- Education: Master's degree in Journalism
- Occupations: Journalist, editor
- Known for: Editor-in-chief of Daily Express and Weekend Express

= Hana Ibrahim =

Sri Lankan journalist and editor

Hana Ibrahim is a Sri Lankan journalist and editor. She is the editor-in-chief of the Daily Express and Weekend Express and has more than 30 years of experience in local and international journalism.

Ibrahim is the founding editor of Ceylon Today and has previously served as editor of the Sunday Standard, senior associate editor of the Sunday Observer, and editor of friday, a weekly tabloid that she conceived and launched.

== Career ==

Ibrahim has worked in journalism in Sri Lanka and internationally. She worked as a journalist in the United States and subsequently spent several years in the United Arab Emirates with Gulf News, where she covered international events including the wars in Somalia and Bosnia and Herzegovina, the Iraqi invasion of Kuwait and the subsequent Gulf War. She has also interviewed a number of world leaders.

She later held senior editorial positions in Sri Lanka. She was the founding editor of Ceylon Today and subsequently served as editor of the Sunday Standard and senior associate editor of the Sunday Observer. She also created and edited friday, a weekly tabloid.

In June 2012, Ibrahim became editor of Ceylon Today following the dismissal of editor-in-chief Lalith Alahakoon.

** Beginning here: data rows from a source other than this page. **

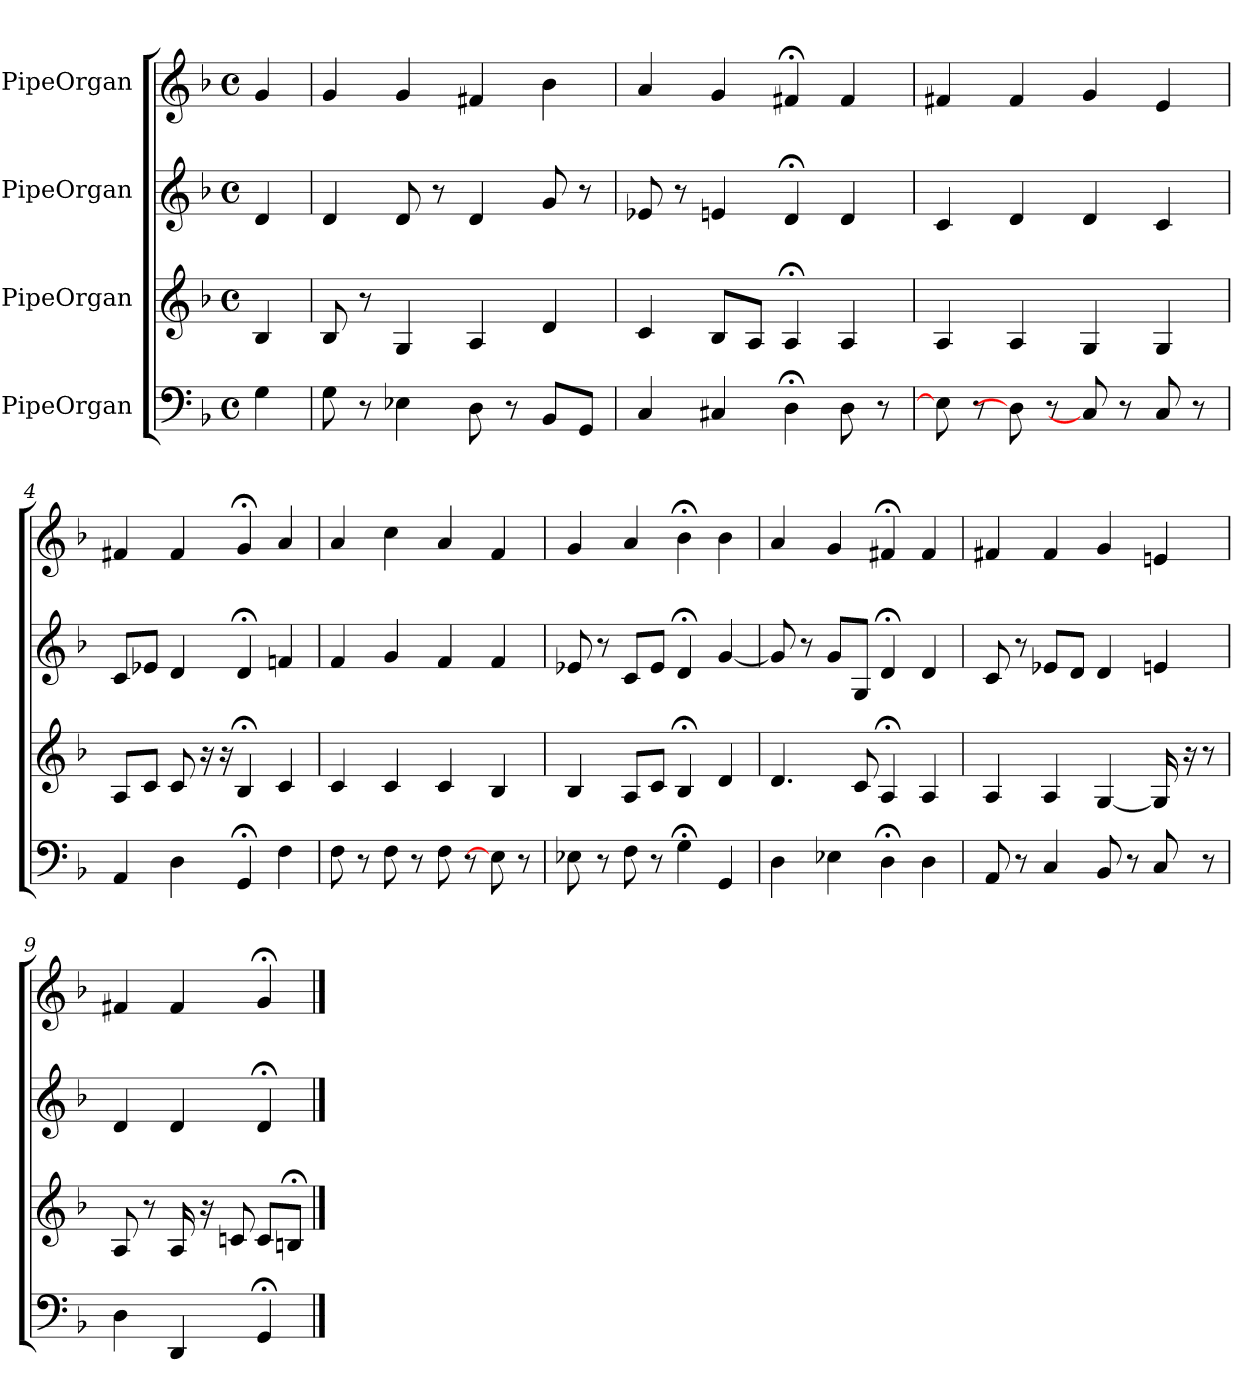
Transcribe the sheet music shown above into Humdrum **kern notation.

**kern	**kern	**kern	**kern
*part4	*part3	*part2	*part1
*staff4	*staff3	*staff2	*staff1
*I"PipeOrgan	*I"PipeOrgan	*I"PipeOrgan	*I"PipeOrgan
*k[b-]	*k[b-]	*k[b-]	*k[b-]
*M4/4	*M4/4	*M4/4	*M4/4
*met(c)	*met(c)	*met(c)	*met(c)
*MM60	*MM60	*MM60	*MM60
=	=	=	=
4G	4B-	4d	4g
=1	=1	=1	=1
8G	8B-	4d	4g
8r	8r	.	.
4E-X	4G	8d	4g
.	.	8r	.
8D	4A	4d	4f#X
8r	.	.	.
8BB-L	4d	8g	4b-
8GGJ	.	8r	.
=2	=2	=2	=2
4C	4c	8e-X	4a
.	.	8r	.
4C#X	8B-L	4en	4g
.	8AJ	.	.
4D;<	4A;<	4d;<	4f#X;<
8D	4A	4d	4f#
8r	.	.	.
=3	=3	=3	=3
8E-]	4A	4c	4f#X
8r	.	.	.
8D]	4A	4d	4f#
8r	.	.	.
8C]	4G	4d	4g
8r	.	.	.
8C	4G	4c	4e
8r	.	.	.
=4	=4	=4	=4
4AA	8AL	8cL	4f#X
.	8cJ	8e-XJ	.
4D	8c	4d	4f#
.	16r	.	.
.	16r	.	.
4GG;<	4B-;<	4d;<	4g;<
4F	4c	4fn	4a
=5	=5	=5	=5
8F	4c	4f	4a
8r	.	.	.
8F	4c	4g	4cc
8r	.	.	.
8F	4c	4f	4a
8r	.	.	.
8E-]	4B-	4f	4f
8r	.	.	.
=6	=6	=6	=6
8E-X	4B-	8e-X	4g
8r	.	8r	.
8F	8AL	8cL	4a
8r	8cJ	8e-J	.
4G;<	4B-;<	4d;<	4b-;<
4GG	4d	[4g	4b-
=7	=7	=7	=7
4D	4.d	8g]	4a
.	.	8r	.
4E-X	.	8gL	4g
.	8c	8GJ	.
4D;<	4A;<	4d;<	4f#X;<
4D	4A	4d	4f#
=8	=8	=8	=8
8AA	4A	8c	4f#X
8r	.	8r	.
4C	4A	8e-XL	4f#
.	.	8dJ	.
8BB-	[4G	4d	4g
8r	.	.	.
8C	16G]	4en	4en
.	16r	.	.
8r	8r	.	.
=9	=9	=9	=9
4D	8A	4d	4f#X
.	8r	.	.
4DD	16A	4d	4f#
.	16r	.	.
.	8cn	.	.
4GG;<	8cL	4d;<	4g;<
.	8Bn;<J	.	.
==	==	==	==
*-	*-	*-	*-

Her appointment became the subject of controversy involving media organisations and the Free Media Movement, and she subsequently resigned from the movement.

The International Federation of Journalists has documented Ibrahim's work as a senior woman editor in Sri Lanka in discussions concerning gender equality and the representation of women in newsrooms.

== Media freedom ==

Ibrahim has been involved in organisations concerned with media freedom and journalism in Sri Lanka. She served as convener of the Free Media Movement for the 2024–2025 term.

The Government Information Department's Guide to Media 2025 also listed Ibrahim as President/Convener of the Free Media Movement.

In May 2025, Ibrahim was elected to the executive committee of the Free Media Movement for the 2025–2026 term.

The Committee to Protect Journalists has interviewed and quoted Ibrahim on press freedom in Sri Lanka. In 2015, she discussed expectations that a change of government would improve conditions for independent media.

In 2020, Ibrahim, then editor of the Daily Express and Weekend Express, told the Committee to Protect Journalists that newspaper management had cautioned her against being too critical of the Rajapaksa family. She described an environment in which journalists were reluctant to write critically.

== South Asian Women in Media ==

Ibrahim was a founding member of the Sri Lankan chapter of South Asian Women in Media (SAWM-SL), which was launched in Colombo in 2009. The organisation's Sri Lankan chapter was established with Sharmini Boyle as founding president and Ibrahim as secretary.

She has subsequently served as a trustee of SAWM-SL. The organisation describes itself as an independent, non-profit and non-partisan organisation concerned with gender equality, media freedom and the professional advancement of women in journalism.

== Journalism organisations ==

Ibrahim is a director of the Media Law Forum. The organisation describes her as a career journalist with a master's degree in journalism and more than 25 years of local and international experience in the media sector.

She has also been involved with the Sri Lanka College of Journalism. In 2024, she served as deputy chairperson of the college and delivered opening remarks at its graduation ceremony.

Ibrahim was also a director and chairperson of Transparency International Sri Lanka. The organisation's board records describe her as editor-in-chief of the Daily Express and Weekend Express and document her professional background in journalism and media.

== Later career ==

Ibrahim has continued to participate in public discussions concerning journalism, press freedom and media regulation in Sri Lanka.

In 2026, she participated in discussions concerning proposed media legislation and its implications for press freedom and editorial independence. Ceylon Today published an interview with Ibrahim in June 2026 in which she discussed the proposed legislation and its potential effect on the journalism profession.